Task brief: Transcribe the data underneath exactly. No images belong in your version.
################
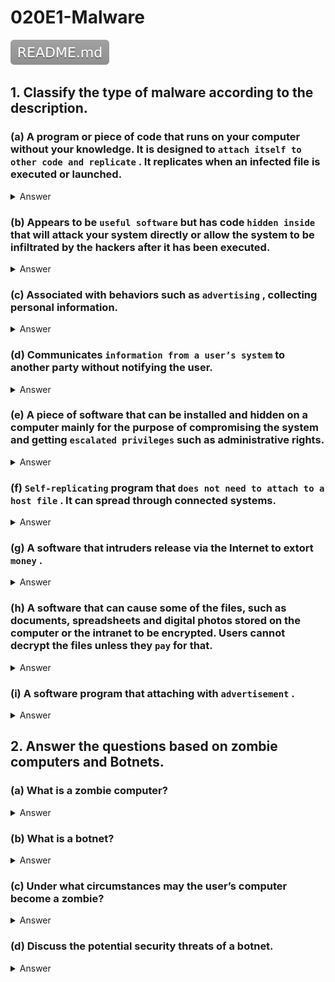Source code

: # 020E1-Malware

[![](README.svg)](README.md)

## 1. Classify the type of malware according to the description.

### (a) A program or piece of code that runs on your computer without your knowledge. It is designed to `attach itself to other code and replicate` . It replicates when an infected file is executed or launched.

<details>
<summary>Answer</summary>
<p>
Computer virus
</p>
</details>  

### (b) Appears to be `useful software` but has code `hidden inside` that will attack your system directly or allow the system to be infiltrated by the hackers after it has been executed.

<details>
<summary>Answer</summary>
<p>
Trojan horse
</p>
</details>  

### (c) Associated with behaviors such as `advertising` , collecting personal information.

<details>
<summary>Answer</summary>
<p>
Adware
</p>
</details>  

### (d) Communicates `information from a user’s system` to another party without notifying the user.

<details>
<summary>Answer</summary>
<p>
Spyware
</p>
</details>  

### (e) A piece of software that can be installed and hidden on a computer mainly for the purpose of compromising the system and getting `escalated privileges` such as administrative rights.

<details>
<summary>Answer</summary>
<p>
Rootkit
</p>
</details>  

### (f) `Self-replicating` program that `does not need to attach to a host file` . It can spread through connected systems.

<details>
<summary>Answer</summary>
<p>
Computer worm
</p>
</details>  

### (g) A software that intruders release via the Internet to extort `money` .

<details>
<summary>Answer</summary>
<p>
Ransomware
</p>
</details>  

### (h) A software that can cause some of the files, such as documents, spreadsheets and digital photos stored on the computer or the intranet to be encrypted. Users cannot decrypt the files unless they `pay` for that.

<details>
<summary>Answer</summary>
<p>
Ransomware
</p>
</details>  

### (i) A software program that attaching with `advertisement` .

<details>
<summary>Answer</summary>
<p>
Adware
</p>
</details>  

## 2. Answer the questions based on zombie computers and Botnets.

### (a) What is a zombie computer?

<details>
<summary>Answer</summary>
<p>
Zombie computer (Zombie or Bot) is a computer connected to the Internet that has been compromised and controlled by an attacker without user’s consent.
<details>
<summary>Translate</summary>
<p>
殭屍計算機(或殭屍BOT)是連接, 而無需用戶的許可, 已受損和控制由攻擊者因特網的計算機。
</p>
</details>  
</p>
</details>  

### (b) What is a botnet?

<details>
<summary>Answer</summary>
<p>
Zombie network (Botnet) refers to a network of zombie computers under the remote control by an attacker. Attackers control their botnets through some command and control centres to perform illegal activities.
<details>
<summary>Translate</summary>
<p>
殭屍網絡(殭屍網絡)被攻擊者是指殭屍計算機的遠程控制下的網絡。攻擊者通過控制一些指揮控制中心殭屍網絡進行非法活動。
</p>
</details>  
</p>
</details>  

### (c) Under what circumstances may the user’s computer become a zombie?

<details>
<summary>Answer</summary>
<p>
If your computer is infected by malicious code such as Trojan Horse, the user’s computer may be controlled by an attacker and may become a zombie.
<details>
<summary>Translate</summary>
<p>
如果您的計算機被惡意代碼, 如木馬感染, 用戶的計算機可以被攻擊者控制, 並可能成為一個殭屍。
</p>
</details>  
</p>
</details>  

### (d) Discuss the potential security threats of a botnet.

<details>
<summary>Answer</summary>
<p>
An attacker usually controls the zombies in a botnet remotely and secretly to steal data from the zombies, and to perform malicious activities in the Internet including sending spam emails and attacking other computers and servers.

Attackers can control thousands of zombies in a botnet and perform massive attack to the same target at the same time, which can make the system hang and trigger a Denial of Service (DoS) attack.
<details>
<summary>Translate</summary>
<p>
攻擊者通常控制殭屍網絡遠程, 偷偷從殭屍竊取數據, 並在互聯網上, 包括發送垃圾郵件和攻擊其他計算機和服務器執行惡意活動的殭屍。

攻擊者可以控制成千上萬的殭屍的殭屍網絡, 並進行大規模的攻擊在同一時間同一個目標, 它可以使系統掛起, 引發拒絕服務(DoS)攻擊。
</p>
</details>  
</p>
</details>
################
Response for this exercise:
Source code

: # 020E1-Malware

[![](README.svg)](README.md)

## 1. Classify the type of malware according to the description.

### (a) A program or piece of code that runs on your computer without your knowledge. It is designed to `attach itself to other code and replicate` . It replicates when an infected file is executed or launched.

<details>
<summary>Answer</summary>
<p>
Computer virus
</p>
</details>  

### (b) Appears to be `useful software` but has code `hidden inside` that will attack your system directly or allow the system to be infiltrated by the hackers after it has been executed.

<details>
<summary>Answer</summary>
<p>
Trojan horse
</p>
</details>  

### (c) Associated with behaviors such as `advertising` , collecting personal information.

<details>
<summary>Answer</summary>
<p>
Adware
</p>
</details>  

### (d) Communicates `information from a user’s system` to another party without notifying the user.

<details>
<summary>Answer</summary>
<p>
Spyware
</p>
</details>  

### (e) A piece of software that can be installed and hidden on a computer mainly for the purpose of compromising the system and getting `escalated privileges` such as administrative rights.

<details>
<summary>Answer</summary>
<p>
Rootkit
</p>
</details>  

### (f) `Self-replicating` program that `does not need to attach to a host file` . It can spread through connected systems.

<details>
<summary>Answer</summary>
<p>
Computer worm
</p>
</details>  

### (g) A software that intruders release via the Internet to extort `money` .

<details>
<summary>Answer</summary>
<p>
Ransomware
</p>
</details>  

### (h) A software that can cause some of the files, such as documents, spreadsheets and digital photos stored on the computer or the intranet to be encrypted. Users cannot decrypt the files unless they `pay` for that.

<details>
<summary>Answer</summary>
<p>
Ransomware
</p>
</details>  

### (i) A software program that attaching with `advertisement` .

<details>
<summary>Answer</summary>
<p>
Adware
</p>
</details>  

## 2. Answer the questions based on zombie computers and Botnets.

### (a) What is a zombie computer?

<details>
<summary>Answer</summary>
<p>
Zombie computer (Zombie or Bot) is a computer connected to the Internet that has been compromised and controlled by an attacker without user’s consent.
<details>
<summary>Translate</summary>
<p>
殭屍計算機(或殭屍BOT)是連接, 而無需用戶的許可, 已受損和控制由攻擊者因特網的計算機。
</p>
</details>  
</p>
</details>  

### (b) What is a botnet?

<details>
<summary>Answer</summary>
<p>
Zombie network (Botnet) refers to a network of zombie computers under the remote control by an attacker. Attackers control their botnets through some command and control centres to perform illegal activities.
<details>
<summary>Translate</summary>
<p>
殭屍網絡(殭屍網絡)被攻擊者是指殭屍計算機的遠程控制下的網絡。攻擊者通過控制一些指揮控制中心殭屍網絡進行非法活動。
</p>
</details>  
</p>
</details>  

### (c) Under what circumstances may the user’s computer become a zombie?

<details>
<summary>Answer</summary>
<p>
If your computer is infected by malicious code such as Trojan Horse, the user’s computer may be controlled by an attacker and may become a zombie.
<details>
<summary>Translate</summary>
<p>
如果您的計算機被惡意代碼, 如木馬感染, 用戶的計算機可以被攻擊者控制, 並可能成為一個殭屍。
</p>
</details>  
</p>
</details>  

### (d) Discuss the potential security threats of a botnet.

<details>
<summary>Answer</summary>
<p>
An attacker usually controls the zombies in a botnet remotely and secretly to steal data from the zombies, and to perform malicious activities in the Internet including sending spam emails and attacking other computers and servers.

Attackers can control thousands of zombies in a botnet and perform massive attack to the same target at the same time, which can make the system hang and trigger a Denial of Service (DoS) attack.
<details>
<summary>Translate</summary>
<p>
攻擊者通常控制殭屍網絡遠程, 偷偷從殭屍竊取數據, 並在互聯網上, 包括發送垃圾郵件和攻擊其他計算機和服務器執行惡意活動的殭屍。

攻擊者可以控制成千上萬的殭屍的殭屍網絡, 並進行大規模的攻擊在同一時間同一個目標, 它可以使系統掛起, 引發拒絕服務(DoS)攻擊。
</p>
</details>  
</p>
</details>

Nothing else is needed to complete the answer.